Maybe I'm remembering it incorrectly, but this year's venue for Portland Fashion Week, though merely meters away from the site of its 2007 edition in the same Swan Island shipyards, seems like a diminished version of its earlier incarnation—chalk another one up to the Recession. Likewise, the room seemed a little less electrified, and I spied at least one pair of FLIP-FLOPS in attendance. Ugh. Aren't there enough of them on the runway (and does it really be said that if you're modeling in open-toed shoes without a pedicure your toenails should at least be clean? Ugh, again.)? Nonetheless, the disappointment didn't really set in until the runway show was over. There's really no reason to mince words here—most of what was shown was mediocre, and some of it was embarrassing. (I feel better saying so after the improvement of last night.) Gersemi, the Swedish equestrian line—which has plenty of cozy/puffy jackets in its fall collection that appeal to me plenty—went first. It was the same iteration on the standards: riding breetches with sweaters and jackets. But the sicky-sweet pastel palette was, as one person sitting next to me called it, a "boner killer."



Then things really went south. Hit the jump for the gory details.
NelliDru is a joint collaboration between Nelli Millard and Dru Broekemeier out of Bend. Until they showed up on the fashion week schedule I had never heard of them. The web site was foreboding enough but what was shown was beyond the pale.

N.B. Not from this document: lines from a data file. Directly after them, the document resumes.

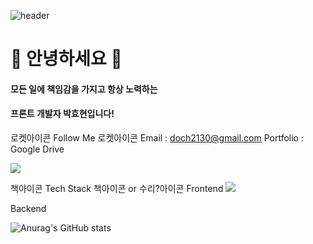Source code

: ![header](https://capsule-render.vercel.app/api?type=waving&color=auto&height=300&section=header&text=Welcome%20I'm%20HyoHyun!&fontSize=60)


# 👋 안녕하세요 👋
#### 모든 일에 책임감을 가지고 항상 노력하는
#### 프론트 개발자 박효현입니다!

로켓아이콘 Follow Me 로켓아이콘
Email : doch2130@gmail.com
Portfolio : Google Drive
<!-- Blog :  -->
<a href="https://nan491.tistory.com">
  <img src="https://img.shields.io/badge/Blog-11B48A?style=flat-square&logo=Vimeo&logoColor=white&link=https://nan491.tistory.com"/>
</a>



책아이콘 Tech Stack 책아이콘 or 수리?아이콘
Frontend
<img src="https://img.shields.io/badge/with%20a%20logo-grey?style=for-the-badge&logo=javascript">

Backend




![Anurag's GitHub stats](https://github-readme-stats.vercel.app/api?username=doch2130&show_icons=true&theme=highcontrast)
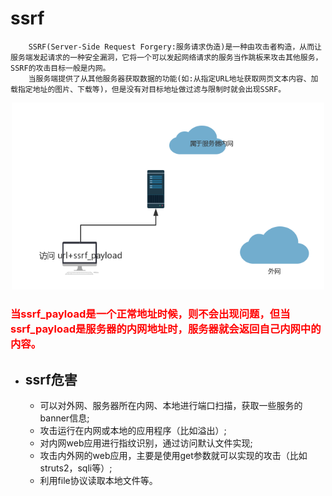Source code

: #   ssrf


        SSRF(Server-Side Request Forgery:服务请求伪造)是一种由攻击者构造，从而让服务端发起请求的一种安全漏洞，它将一个可以发起网络请求的服务当作跳板来攻击其他服务，SSRF的攻击目标一般是内网。  
        当服务端提供了从其他服务器获取数据的功能(如:从指定URL地址获取网页文本内容、加载指定地址的图片、下载等)，但是没有对目标地址做过滤与限制时就会出现SSRF。 

<center><img src="img/ssrf1.png" width="500" > </center>  

###  <font color="red" > 当ssrf_payload是一个正常地址时候，则不会出现问题，但当ssrf_payload是服务器的内网地址时，服务器就会返回自己内网中的内容。</font>

-   ## ssrf危害
    -   可以对外网、服务器所在内网、本地进行端口扫描，获取一些服务的banner信息;
    -   攻击运行在内网或本地的应用程序（比如溢出）;
    -   对内网web应用进行指纹识别，通过访问默认文件实现;
    -   攻击内外网的web应用，主要是使用get参数就可以实现的攻击（比如struts2，sqli等）;
    -   利用file协议读取本地文件等。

I don't think I was imagining the audible tittering happening in the crowd. These are among the loudest examples that culminated in the finale wedding dress, which has apparently been dubbed the "Michaels wedding dress" by some. As in the arts and crafts store. I laughed out loud when this came down, but let's be serious: This would not have made it past the jury I participated on for the emerging designers' showcase last night, all four of whom exhibited small capsule collections that were a head and shoulders above this full collection. The higher concentration of designer footwear and handbags I noticed in the crowd yesterday I dearly hope is a sign that most of the out-of-town press had not accumulated by Wednesday night to see this. It's not representative of what Portland designers are producing, to say the very least.
Speaking of being out of touch, Dimitri was up next, with a collection of mainly menswear pieces inspired by "the Portland rock scene." I wonder if he has ever been to a Portland rock show. That's an honest question.

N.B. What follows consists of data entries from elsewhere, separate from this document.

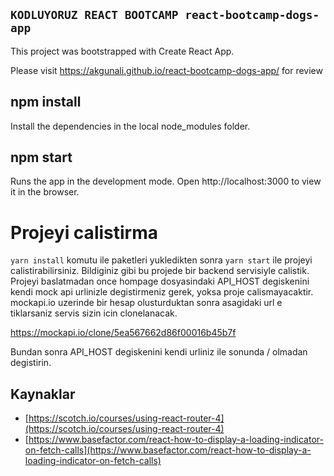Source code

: ## `KODLUYORUZ REACT BOOTCAMP react-bootcamp-dogs-app`

This project was bootstrapped with Create React App.

Please visit https://akgunali.github.io/react-bootcamp-dogs-app/ for review

## npm install
Install the dependencies in the local node_modules folder.

## npm start
Runs the app in the development mode.
Open http://localhost:3000 to view it in the browser.


#  Projeyi calistirma

`yarn install` komutu ile paketleri yukledikten sonra `yarn start` ile projeyi calistirabilirsiniz.
Bildiginiz gibi bu projede bir backend servisiyle calistik. Projeyi baslatmadan once hompage dosyasindaki API_HOST degiskenini kendi mock api urlinizle degistirmeniz gerek, yoksa proje calismayacaktir. mockapi.io uzerinde bir hesap olusturduktan sonra asagidaki url e tiklarsaniz servis sizin icin clonelanacak.

https://mockapi.io/clone/5ea567662d86f00016b45b7f

Bundan sonra API_HOST degiskenini kendi urliniz ile sonunda / olmadan degistirin.


## Kaynaklar

- [https://scotch.io/courses/using-react-router-4](https://scotch.io/courses/using-react-router-4)
- [https://www.basefactor.com/react-how-to-display-a-loading-indicator-on-fetch-calls](https://www.basefactor.com/react-how-to-display-a-loading-indicator-on-fetch-calls)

Things were alleviated from then on, thankfully, beginning with Defyance, whose worst offenses—sending out the same pair of pale green cargo pants five times, for instance—are nothing in comparison.





(The jacket that turns blue when you stretch it is cool, if kind of purposeless.) The night wound down with Icebreaker, which I completely admire for its promotion of merino wool, and they make wonderful simple layer-able pieces that I would happily wear, though some of them are only fit for the gym or the couch. Not a bad thing, but hardly begging for a runway presentation.



I think we're over the hump. Last night (pictures pending) was varied and showed promising, innovative ideas from students and new-to-the-scene designers. Onward. Please.